▶ [Instruction a]: In the Victorian women novelists text, what nickname is often used for the three Bronte sisters?

▶ [Document text]:
#####

Women Novelist of the Victorian Era | English Women Novelist

Women Novelists: A whole galaxy of women novelists wrote novels in English. In the eighteenth century there were already some outstanding women novelists such as Mrs. Radcliffe, Fanny Burney, Maria Edgeworth and Susan Ferrier. But more and more women took interest in writing fiction in the nineteenth century. Jane Austen perhaps is the best woman novelist in the eighteenth as well as the nineteenth century women novelists of England. The women novelists of the Victorian Era are Mrs. Trollope, Mrs. Gore, Mrs. Marsh, Mrs. Bray. Mrs. Henry Wood-Charlotte Yonge, Mrs. Oliphant, Mrs. Lyon Lynton, M. E. Braddon,Rhoda Broughton, Edna Lyall and a number of others. But the most important women novelists of the period are Charlotte Bronte. Emile Bronte, Mrs. Gaskell and George Eliot. Let us discuss these four elaborately and separately.

Bronte Sisters: The three Bronte sisters-Anne, Charlotte, and Emily- collectively known often as the “stormy sisterhood”, who took the England of their time by storm, were in actual life shy and isolated girls with rather uneventful lives. All of them died young of tuberculosis as their two other “non-literary” sisters did. They were daughters of a strict Irish person who made them lead a life of “the sternest self-repression”.

Contribution of the Bronte Sisters: The three sisters represent the ‘stormy sisterhood’, i.e., the passion in English fiction. They imparted the romantic note of imagination and passion to the English novel. Instead of concentrating on the depiction of the manners and customs of social life in a remote countryside, as was done by Jane Austen, they turned their gaze to the soul of their characters and presented in their novels powerful studies of souls in deep anguish. They were not interested in the portrayal of social life; rather they chose to study the feminine heart and presented the woman’s point of view in their fiction. They inaugurated a new conception of the heroine in English fiction, as a woman of vital strength and passionate feelings. Jane Eyre, Shirley Agnes are fine studies of feminine life and soul providing glimpses into the tortured and suffering souls of their respective heroines.

The Bronte sisters experienced life within a narrow confine, but their narrow and limited experience did not stand in the way of achieving excellence in their work. Rather, it imparted intensity to it. Of course the repetition of the same scenes and sights, and the same themes made their novels somewhat state, but this lack of freshness was compensated for by the presentation of passion and emotion in an intensified form. Charlotte Bronte and Anne Bronte had experience of life as governess, school teachers and pupils, and they repeated the same scenes and experiences again and again in their novels.

As regards the plot-construction, the Bronte sisters have not much to their credit. The plots of their novels are complex and often formless, and in many cases there are loose ends and episodes, but this deficiency in the management of their plots, they make up by their characterisation. Their characters are elemental figures. We can forget neither the male nor the female characters. Jane Eyre, Rochester, Shirley, Heathcliff, Catherine, Agnes are among the immortals of literature. The characters are truthfully and sincerely portrayed. Their forte is characterisation and not plot-construction.

The Bronte’s poetised the English novel. There are passages that almost border on poetry. In Wuthering Heights, we come across many beautiful poetic passages that move us to ecstasy and joy. Their imagery is poetic, their nature descriptions are poetic, and the treatment of passion, specially love, is poetic.

#####

▶ [Record extracts]:
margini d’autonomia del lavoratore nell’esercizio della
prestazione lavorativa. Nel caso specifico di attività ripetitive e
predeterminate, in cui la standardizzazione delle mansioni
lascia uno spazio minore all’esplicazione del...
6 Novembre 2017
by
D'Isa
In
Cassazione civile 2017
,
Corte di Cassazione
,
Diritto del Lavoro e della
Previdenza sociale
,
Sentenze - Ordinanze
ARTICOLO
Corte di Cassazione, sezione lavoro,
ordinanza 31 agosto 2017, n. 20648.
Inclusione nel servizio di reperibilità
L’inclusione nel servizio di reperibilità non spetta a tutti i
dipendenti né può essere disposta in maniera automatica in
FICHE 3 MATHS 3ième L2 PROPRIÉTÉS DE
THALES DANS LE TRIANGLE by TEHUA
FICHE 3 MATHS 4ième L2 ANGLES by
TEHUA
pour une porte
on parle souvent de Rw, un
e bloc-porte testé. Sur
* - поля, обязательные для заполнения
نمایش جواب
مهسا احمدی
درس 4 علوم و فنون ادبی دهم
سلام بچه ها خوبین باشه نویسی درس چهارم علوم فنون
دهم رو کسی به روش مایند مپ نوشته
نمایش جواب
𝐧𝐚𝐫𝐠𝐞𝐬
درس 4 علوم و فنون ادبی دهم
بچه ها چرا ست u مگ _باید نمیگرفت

#####

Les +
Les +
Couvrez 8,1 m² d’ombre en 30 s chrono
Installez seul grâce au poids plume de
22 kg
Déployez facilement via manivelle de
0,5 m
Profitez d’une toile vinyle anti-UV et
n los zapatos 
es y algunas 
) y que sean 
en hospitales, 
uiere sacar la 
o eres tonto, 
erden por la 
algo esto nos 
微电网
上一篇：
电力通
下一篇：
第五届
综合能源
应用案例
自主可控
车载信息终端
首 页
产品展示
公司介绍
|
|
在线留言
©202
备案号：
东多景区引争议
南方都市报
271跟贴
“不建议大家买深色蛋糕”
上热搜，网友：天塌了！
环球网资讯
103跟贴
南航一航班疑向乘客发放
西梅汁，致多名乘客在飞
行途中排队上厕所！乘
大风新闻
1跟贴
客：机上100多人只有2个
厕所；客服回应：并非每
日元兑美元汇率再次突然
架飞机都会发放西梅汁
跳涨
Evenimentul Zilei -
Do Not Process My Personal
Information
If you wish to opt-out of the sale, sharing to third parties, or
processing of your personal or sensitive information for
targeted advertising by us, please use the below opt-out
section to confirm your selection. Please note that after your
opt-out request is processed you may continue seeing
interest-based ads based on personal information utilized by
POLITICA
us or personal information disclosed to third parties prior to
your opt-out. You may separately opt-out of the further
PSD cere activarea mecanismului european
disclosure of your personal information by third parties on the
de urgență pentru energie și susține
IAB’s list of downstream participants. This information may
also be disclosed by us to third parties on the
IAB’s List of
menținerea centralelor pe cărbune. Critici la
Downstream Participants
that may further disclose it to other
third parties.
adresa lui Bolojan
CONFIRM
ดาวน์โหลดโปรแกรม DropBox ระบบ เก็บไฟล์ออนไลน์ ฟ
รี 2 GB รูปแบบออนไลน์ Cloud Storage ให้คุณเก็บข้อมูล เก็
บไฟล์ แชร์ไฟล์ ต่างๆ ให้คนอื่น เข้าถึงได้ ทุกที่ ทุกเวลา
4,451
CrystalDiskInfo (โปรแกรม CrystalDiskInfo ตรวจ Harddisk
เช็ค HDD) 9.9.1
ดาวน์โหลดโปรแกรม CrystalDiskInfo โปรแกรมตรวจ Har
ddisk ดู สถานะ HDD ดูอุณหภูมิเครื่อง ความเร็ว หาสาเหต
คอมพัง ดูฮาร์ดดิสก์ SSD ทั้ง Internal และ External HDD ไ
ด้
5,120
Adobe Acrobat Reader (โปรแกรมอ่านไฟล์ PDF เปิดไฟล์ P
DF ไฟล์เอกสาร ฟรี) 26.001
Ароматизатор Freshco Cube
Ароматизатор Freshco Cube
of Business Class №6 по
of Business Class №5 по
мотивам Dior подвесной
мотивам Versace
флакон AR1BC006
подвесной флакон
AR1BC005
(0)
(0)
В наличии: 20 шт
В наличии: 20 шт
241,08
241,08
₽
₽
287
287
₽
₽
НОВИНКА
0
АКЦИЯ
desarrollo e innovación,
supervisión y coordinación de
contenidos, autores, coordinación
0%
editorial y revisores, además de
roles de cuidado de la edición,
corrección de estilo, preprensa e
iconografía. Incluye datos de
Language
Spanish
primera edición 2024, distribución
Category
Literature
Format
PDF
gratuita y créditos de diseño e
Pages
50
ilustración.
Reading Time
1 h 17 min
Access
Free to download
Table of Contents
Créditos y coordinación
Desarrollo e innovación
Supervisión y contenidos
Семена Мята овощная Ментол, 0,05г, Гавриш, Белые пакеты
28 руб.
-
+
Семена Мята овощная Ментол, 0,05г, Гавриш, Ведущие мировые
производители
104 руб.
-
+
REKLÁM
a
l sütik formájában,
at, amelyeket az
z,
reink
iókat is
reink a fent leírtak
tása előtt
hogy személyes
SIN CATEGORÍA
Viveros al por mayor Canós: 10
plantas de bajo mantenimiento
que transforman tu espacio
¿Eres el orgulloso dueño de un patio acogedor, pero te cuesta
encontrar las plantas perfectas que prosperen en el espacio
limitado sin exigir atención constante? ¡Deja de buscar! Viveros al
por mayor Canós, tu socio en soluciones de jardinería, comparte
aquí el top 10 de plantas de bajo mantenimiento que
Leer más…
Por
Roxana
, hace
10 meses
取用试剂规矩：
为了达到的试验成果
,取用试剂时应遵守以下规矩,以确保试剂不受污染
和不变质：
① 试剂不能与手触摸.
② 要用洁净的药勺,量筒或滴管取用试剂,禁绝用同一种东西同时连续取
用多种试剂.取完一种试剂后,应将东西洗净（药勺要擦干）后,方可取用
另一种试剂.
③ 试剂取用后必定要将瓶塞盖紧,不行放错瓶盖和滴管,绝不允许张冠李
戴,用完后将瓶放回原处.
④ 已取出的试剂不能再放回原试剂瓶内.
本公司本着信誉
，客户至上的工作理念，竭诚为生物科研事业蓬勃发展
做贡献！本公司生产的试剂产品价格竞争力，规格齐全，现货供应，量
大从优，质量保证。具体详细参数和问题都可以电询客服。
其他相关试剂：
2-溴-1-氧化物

#####

▶ [Instruction b]: Please copy the stretch of the listing from the line containing "margini d’autonomia del" through the line containing "بچه ها چرا ست u مگ _باید نمیگرفت", keeping every character unchanged.

▶ [Reply a]: They are often called the "stormy sisterhood."

▶ [Reply b]:
margini d’autonomia del lavoratore nell’esercizio della
prestazione lavorativa. Nel caso specifico di attività ripetitive e
predeterminate, in cui la standardizzazione delle mansioni
lascia uno spazio minore all’esplicazione del...
6 Novembre 2017
by
D'Isa
In
Cassazione civile 2017
,
Corte di Cassazione
,
Diritto del Lavoro e della
Previdenza sociale
,
Sentenze - Ordinanze
ARTICOLO
Corte di Cassazione, sezione lavoro,
ordinanza 31 agosto 2017, n. 20648.
Inclusione nel servizio di reperibilità
L’inclusione nel servizio di reperibilità non spetta a tutti i
dipendenti né può essere disposta in maniera automatica in
FICHE 3 MATHS 3ième L2 PROPRIÉTÉS DE
THALES DANS LE TRIANGLE by TEHUA
FICHE 3 MATHS 4ième L2 ANGLES by
TEHUA
pour une porte
on parle souvent de Rw, un
e bloc-porte testé. Sur
* - поля, обязательные для заполнения
نمایش جواب
مهسا احمدی
درس 4 علوم و فنون ادبی دهم
سلام بچه ها خوبین باشه نویسی درس چهارم علوم فنون
دهم رو کسی به روش مایند مپ نوشته
نمایش جواب
𝐧𝐚𝐫𝐠𝐞𝐬
درس 4 علوم و فنون ادبی دهم
بچه ها چرا ست u مگ _باید نمیگرفت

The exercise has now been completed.